── Listed entries

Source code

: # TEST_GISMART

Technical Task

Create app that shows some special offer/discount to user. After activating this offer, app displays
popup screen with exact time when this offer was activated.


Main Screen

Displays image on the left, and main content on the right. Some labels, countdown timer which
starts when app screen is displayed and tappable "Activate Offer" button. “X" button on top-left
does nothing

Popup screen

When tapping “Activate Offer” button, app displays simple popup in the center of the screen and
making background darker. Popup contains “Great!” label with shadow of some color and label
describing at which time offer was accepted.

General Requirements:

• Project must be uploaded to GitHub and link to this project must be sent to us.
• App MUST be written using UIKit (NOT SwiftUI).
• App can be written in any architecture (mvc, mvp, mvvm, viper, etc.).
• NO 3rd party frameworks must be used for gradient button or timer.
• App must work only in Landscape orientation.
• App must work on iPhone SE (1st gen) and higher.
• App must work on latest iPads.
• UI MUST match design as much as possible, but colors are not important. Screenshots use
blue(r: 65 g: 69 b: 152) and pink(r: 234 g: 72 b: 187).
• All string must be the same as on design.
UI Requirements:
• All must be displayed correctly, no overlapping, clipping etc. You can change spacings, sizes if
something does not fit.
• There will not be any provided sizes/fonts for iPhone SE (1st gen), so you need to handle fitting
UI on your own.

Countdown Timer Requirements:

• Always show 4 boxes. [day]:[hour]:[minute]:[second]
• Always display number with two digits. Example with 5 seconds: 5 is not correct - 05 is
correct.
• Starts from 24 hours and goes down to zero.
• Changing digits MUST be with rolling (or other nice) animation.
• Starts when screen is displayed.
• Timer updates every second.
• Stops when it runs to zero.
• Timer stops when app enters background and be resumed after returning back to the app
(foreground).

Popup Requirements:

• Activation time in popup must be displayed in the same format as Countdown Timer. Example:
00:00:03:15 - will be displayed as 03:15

────

* _Exercise objective_: Please count the lines in the records that contain the string "same", matching case exactly, and reply with only that number.

* _Response below_: 2